Friday, November 14, 2014

Knowledge vs. Intelligence

About a week ago, I was running into major issues during development of one of my side projects. After a few nights working to resolve whatever was breaking, I was getting frustrated with my lack of progress.

The next night, I was video chatting with Olivier Lacan, and we started discussing the problem. Since he’s a good friend, he suggested sharing my screen and helping me work through it. I was working in Laravel, the new era PHP framework, which Olivier has never worked with (nor does he work with PHP). But he’s intelligent and a great developer, so I quickly took him up on his offer.

We pored through the codebase together—I walked him through the application and the framework, and he asked probing questions about what was happening internally. Since Olivier isn’t deeply familiar with Laravel, he asks different questions than I do, and those questions led us to interesting parts of the framework that I wouldn’t have gotten to alone. After about an hour of debugging, we identified the root issue and fixed it.

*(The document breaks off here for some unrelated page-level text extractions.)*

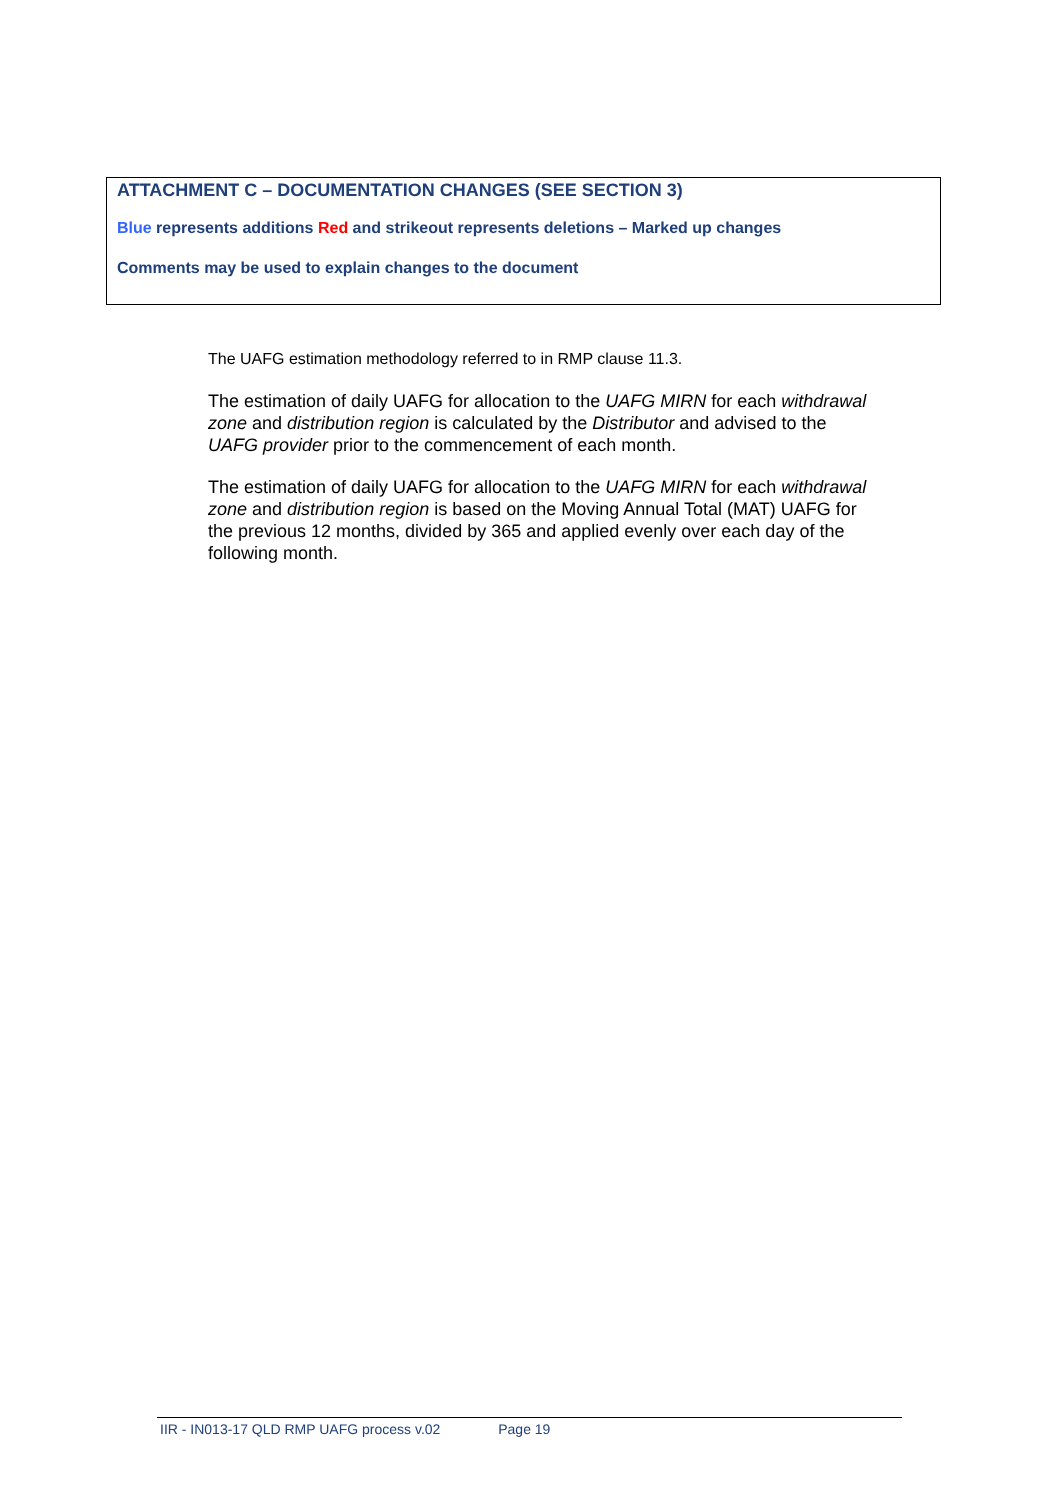ATTACHMENT C – DOCUMENTATION CHANGES (SEE SECTION 3)
Blue represents additions Red and strikeout represents deletions – Marked up changes
Comments may be used to explain changes to the document
The UAFG estimation methodology referred to in RMP clause 11.3.
The estimation of daily UAFG for allocation to the UAFG MIRN for each withdrawal zone and distribution region is calculated by the Distributor and advised to the UAFG provider prior to the commencement of each month.
The estimation of daily UAFG for allocation to the UAFG MIRN for each withdrawal zone and distribution region is based on the Moving Annual Total (MAT) UAFG for the previous 12 months, divided by 365 and applied evenly over each day of the following month.
IIR - IN013-17 QLD RMP UAFG process v.02 Page 19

I’ve talked about “switch programming” before—trading computers with someone and working through each others’ issues separately—but this is something different. It’s more akin to traditional “rubber ducking,” except with a trusted, intelligent friend.

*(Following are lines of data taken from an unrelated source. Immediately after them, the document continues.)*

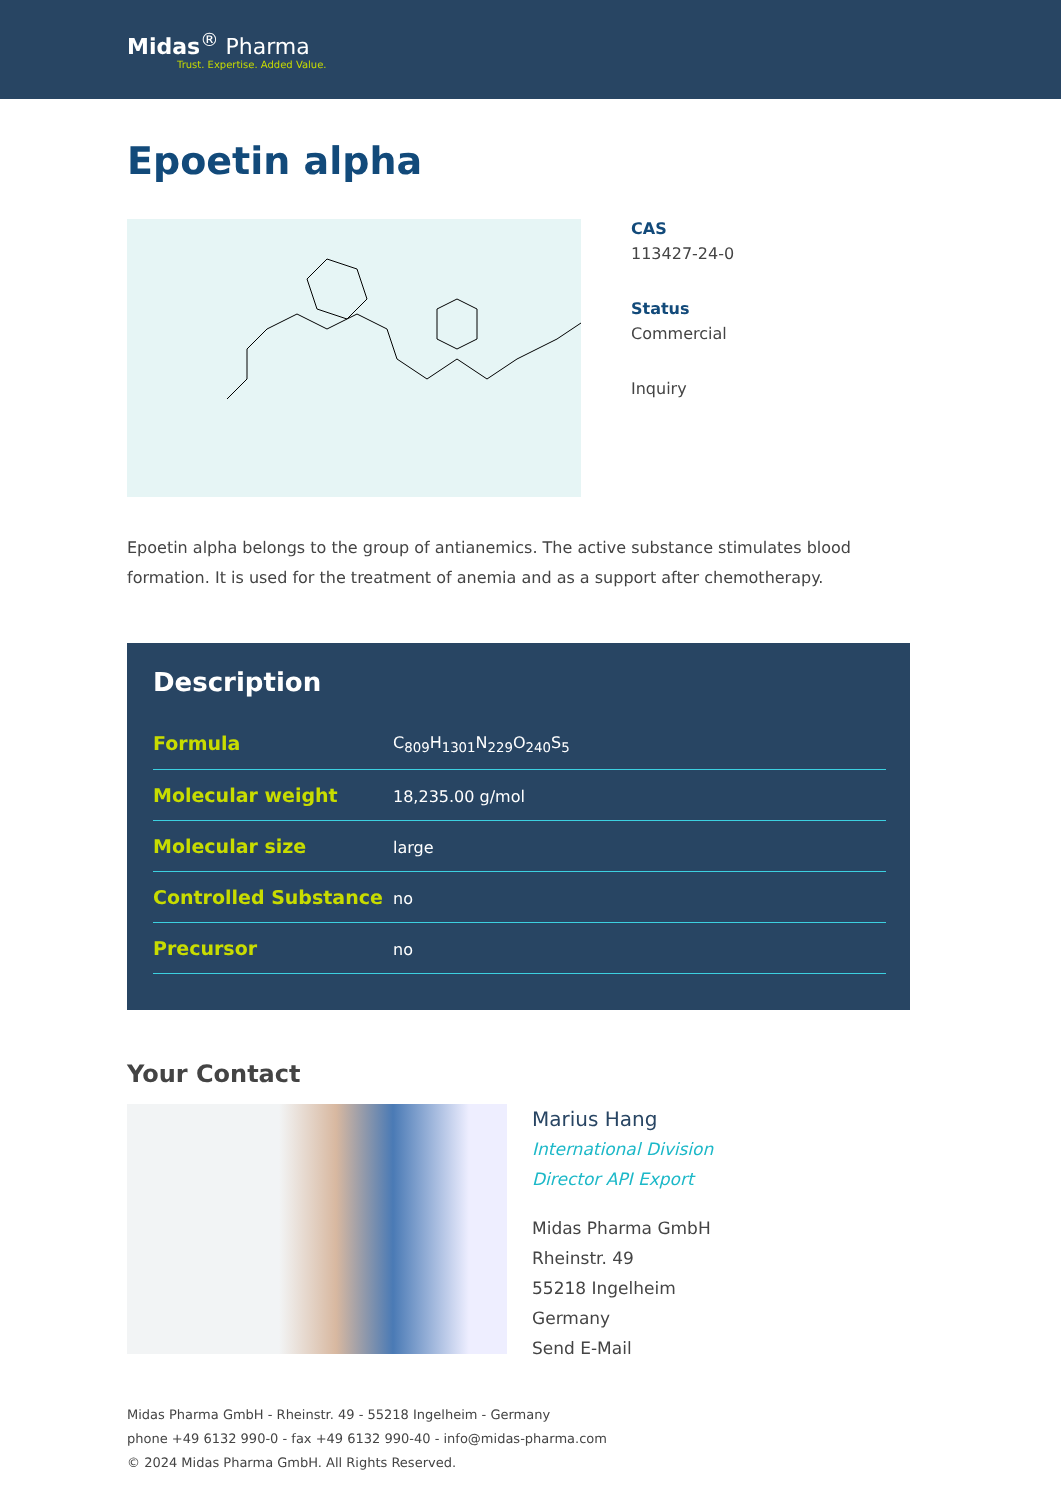Midas<sup>®</sup> Pharma
Trust. Expertise. Added Value.
Epoetin alpha
CAS
113427-24-0
Status
Commercial
Inquiry
Epoetin alpha belongs to the group of antianemics. The active substance stimulates blood formation. It is used for the treatment of anemia and as a support after chemotherapy.
Description
| Formula | C<sub>809</sub>H<sub>1301</sub>N<sub>229</sub>O<sub>240</sub>S<sub>5</sub> |
| Molecular weight | 18,235.00 g/mol |
| Molecular size | large |
| Controlled Substance | no |
| Precursor | no |
Your Contact
Marius Hang
International Division
Director API Export
Midas Pharma GmbH
Rheinstr. 49
55218 Ingelheim
Germany
Send E-Mail
Midas Pharma GmbH - Rheinstr. 49 - 55218 Ingelheim - Germany
phone +49 6132 990-0 - fax +49 6132 990-40 - info@midas-pharma.com
© 2024 Midas Pharma GmbH. All Rights Reserved.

The difference between knowledge and intelligence is key here. Knowledge is the collection of skills and information a person has acquired through experience. Intelligence is the ability to apply knowledge. Just because someone lacks knowledge of a particular subject doesn’t mean they can’t apply their intelligence to help solve problems.

Knowledge is wonderful, but it fades as techniques and technologies come and go. Intelligence sustains. Its borders extend beyond any technique or technology, and that makes all the difference.